DATASET ENTRIES Start Marker

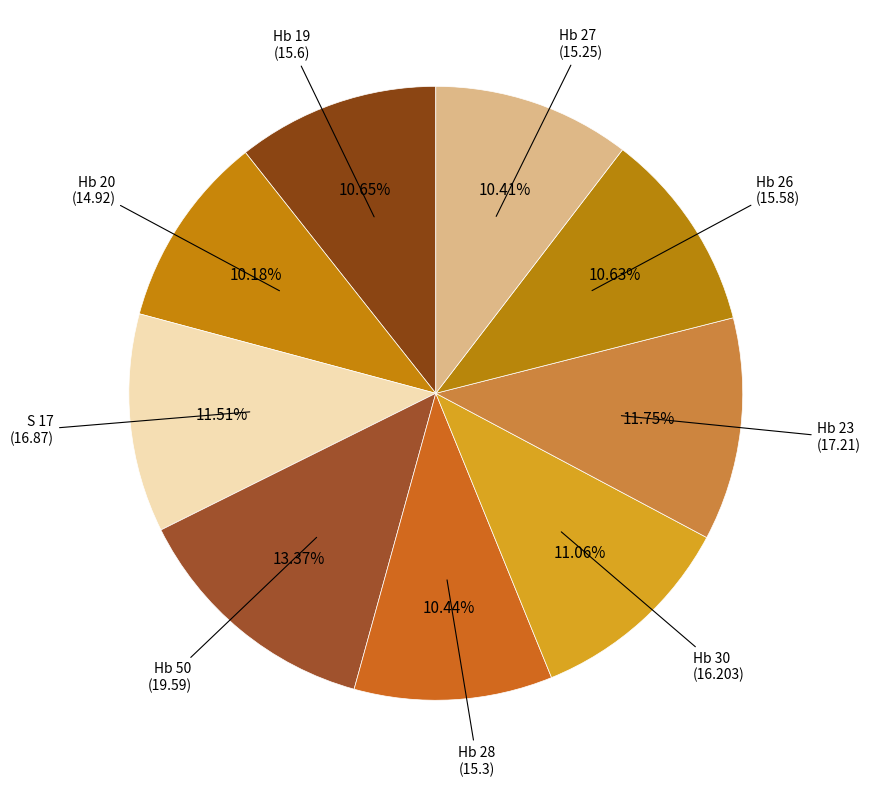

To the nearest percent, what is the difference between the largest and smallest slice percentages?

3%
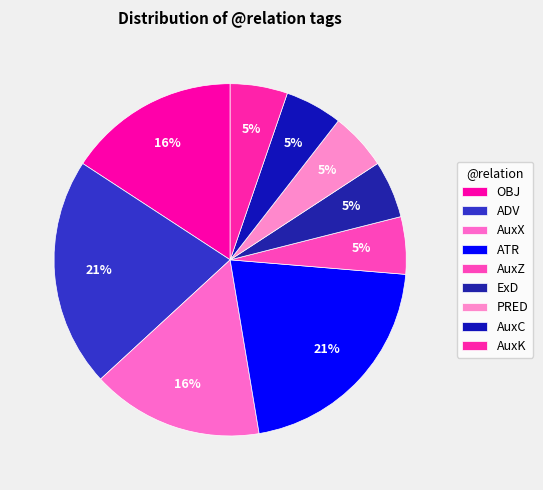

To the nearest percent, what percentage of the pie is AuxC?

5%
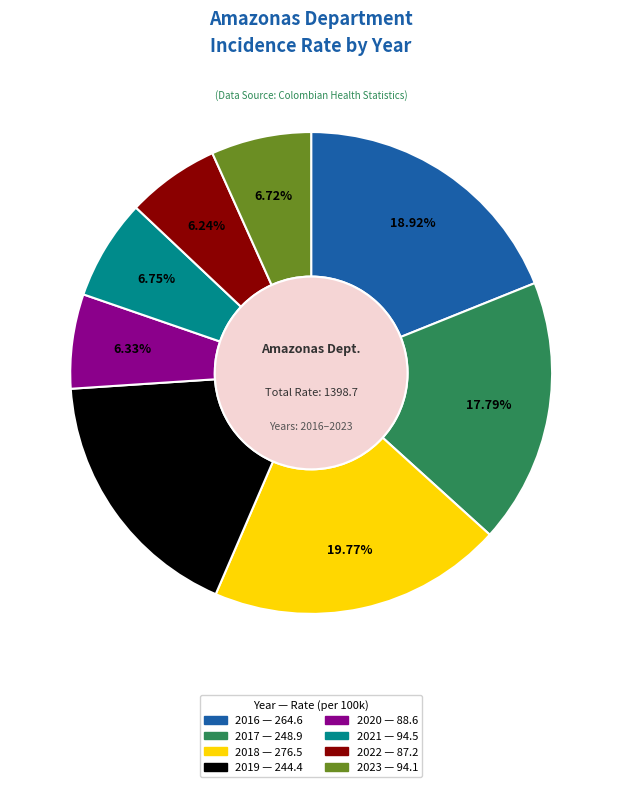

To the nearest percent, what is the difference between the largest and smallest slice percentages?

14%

DATASET ENTRIES End Marker

WHAT IS NEEDED: Please rewrite all of the entries above with "slice" switched to "wedge" and every other word left as it is. Leave the pictures out of your answer.

FINAL ANSWER:
To the nearest percent, what is the difference between the largest and smallest wedge percentages?

3%

To the nearest percent, what percentage of the pie is AuxC?

5%

To the nearest percent, what is the difference between the largest and smallest wedge percentages?

14%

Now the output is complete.